Lordy, Lordy, what I wouldn't give for a block of French feta!  There is a Mediterranean Imports store in West Side Market (Cleveland) that has a wide variety of feta - French, Greek, Hungarian, domestic, another one or two I can't remember. I've been know to bring home about 1 1/2 pounds of it when we head back to MA. I, too, haven't been able to find anyone near us that offers it for sale.

From what I understand, domestic feta is made with cow's milk, Greek is made with sheep milk. All I know is that I prefer domestic, Himself is even more particular (AKA picky). He likes feta only if it's the mildest kind. We both agree that the tubs of feta from Aldi are good. If you have an Aldi near you, try it. If you don't like it, money back plus a replacement item - anything the same or less cost, you're pick.


----------



## dragnlaw (Apr 18, 2021)

I can't say I've ever tasted 'French Feta'.  Quebec well-known 'Skotidakis Goat Farm' was about 1/2 way between home and my club, so I passed it several times a week. 
You could drop in and buy directly from them.  Good stuff. 
Earlier years you could see the owner, flowing beard, staff/cane, a chair and a dog, herding a bunch of goats down the road to greener pastures. Too many goats to do that now, tripled in size, I think. 

I'm not sure it is available here but once we are allowed out, I plan to visit many stores to see. 

In Quebec I've always thought it was pretty standard to consider most 'Greek' products to be goat.  IMHO

Buyer beware - check the labels!


----------



## blissful (Apr 18, 2021)

If your feta is too salty, you can decrease the salt in the brine solution, and as it equalizes, salt comes out of the cheese into the brine.
If your feta is not salty enough, you can add salt to your brine.


An 18% salt brine is 


2 Litres (2 qt) water
450 gm (1 lbs) non-iodised Salt
2 Tablespoons White Vinegar
1 Teaspoon Calcium Chloride solution
This is from Cheese maker Gavin Webber. 18% is VERY salty, so reduce the salt, to make it less salty. You probably don't need 2 quarts of brine, so reduce all of the ingredients equally. (if you are trying to reduce the salt, taste the current brine and compare it to your future brine, making sure the future brine is less salty tasting)



The addition of vinegar is to inhibit mold growth. The addition of the Calcium Chloride is to prevent the lactose or lactase from coming out of the cheese and making it very cloudy. This will keep the cheese from becoming slimy over time. The smaller you cut your feta the faster the cheese salt level will change.


----------



## dragnlaw (Apr 18, 2021)

blissful's post made me remember that I often just change the water completely most times I use the feta.  Often thought when it got cloudy I wasn't happy and a long time ago's Russian mother of a friend said that this was what you were supposed to do.  Never argue with a Russian mommy.


----------



## blissful (Apr 18, 2021)

Dragnlaw, especially if you don't speak their language. ha ha.

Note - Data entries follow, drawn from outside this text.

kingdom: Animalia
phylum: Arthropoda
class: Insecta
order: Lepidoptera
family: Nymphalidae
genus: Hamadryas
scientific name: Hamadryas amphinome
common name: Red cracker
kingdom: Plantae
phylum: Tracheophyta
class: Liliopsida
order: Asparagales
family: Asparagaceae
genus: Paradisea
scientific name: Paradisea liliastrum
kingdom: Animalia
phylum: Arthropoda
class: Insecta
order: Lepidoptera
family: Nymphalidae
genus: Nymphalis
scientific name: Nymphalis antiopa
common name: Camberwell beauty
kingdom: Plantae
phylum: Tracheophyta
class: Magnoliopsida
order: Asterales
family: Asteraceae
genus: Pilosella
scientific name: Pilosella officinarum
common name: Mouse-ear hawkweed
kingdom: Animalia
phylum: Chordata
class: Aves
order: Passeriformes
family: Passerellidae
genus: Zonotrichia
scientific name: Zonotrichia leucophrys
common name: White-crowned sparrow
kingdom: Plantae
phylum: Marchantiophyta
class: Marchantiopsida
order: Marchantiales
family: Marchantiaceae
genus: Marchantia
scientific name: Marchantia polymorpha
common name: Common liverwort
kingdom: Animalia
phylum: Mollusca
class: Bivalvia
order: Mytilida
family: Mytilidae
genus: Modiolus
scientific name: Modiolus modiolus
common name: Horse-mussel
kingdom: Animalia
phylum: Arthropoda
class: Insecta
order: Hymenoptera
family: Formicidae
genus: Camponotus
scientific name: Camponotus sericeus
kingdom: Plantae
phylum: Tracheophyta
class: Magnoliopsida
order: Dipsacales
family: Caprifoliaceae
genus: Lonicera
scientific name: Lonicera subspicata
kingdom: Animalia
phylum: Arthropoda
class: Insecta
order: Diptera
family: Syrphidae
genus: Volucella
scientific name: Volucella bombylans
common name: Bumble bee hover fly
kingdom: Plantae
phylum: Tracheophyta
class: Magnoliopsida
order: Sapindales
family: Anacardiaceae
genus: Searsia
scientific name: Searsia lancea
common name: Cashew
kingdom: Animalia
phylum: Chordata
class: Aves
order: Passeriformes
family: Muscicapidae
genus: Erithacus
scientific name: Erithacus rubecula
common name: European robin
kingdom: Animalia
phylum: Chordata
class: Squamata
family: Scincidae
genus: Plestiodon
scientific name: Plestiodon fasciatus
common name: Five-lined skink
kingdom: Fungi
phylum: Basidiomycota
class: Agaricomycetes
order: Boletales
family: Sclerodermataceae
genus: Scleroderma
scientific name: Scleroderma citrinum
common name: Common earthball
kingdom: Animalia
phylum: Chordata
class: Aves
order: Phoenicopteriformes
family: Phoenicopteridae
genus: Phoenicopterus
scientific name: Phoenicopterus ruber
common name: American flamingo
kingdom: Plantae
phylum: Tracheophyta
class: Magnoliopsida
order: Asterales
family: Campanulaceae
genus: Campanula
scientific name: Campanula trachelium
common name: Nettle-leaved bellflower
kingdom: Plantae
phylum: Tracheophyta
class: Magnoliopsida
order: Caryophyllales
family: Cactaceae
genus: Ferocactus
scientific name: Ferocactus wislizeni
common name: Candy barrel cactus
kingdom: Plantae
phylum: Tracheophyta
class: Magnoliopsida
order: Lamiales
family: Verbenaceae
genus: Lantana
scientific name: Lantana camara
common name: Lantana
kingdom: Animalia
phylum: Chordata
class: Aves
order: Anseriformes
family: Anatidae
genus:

I forgot to mention, you can use Pickle Crisp for the calcium chloride, since that is what it is made of.


----------



## summer57 (Aug 15, 2021)

Thank you, blissful and dragn for the brine recs.  A friend brought me a BIG block of my favourite sheep's milk feta, but.. it's wrapped and not in brine.
I remember the brine recipe here from a few months ago, and I'm happy to use it!  thanks!


----------



## CharlieD (Aug 16, 2021)

I've never taster Greek Feta, but Israeli Feta I like better than Wisconsin Feta.


----------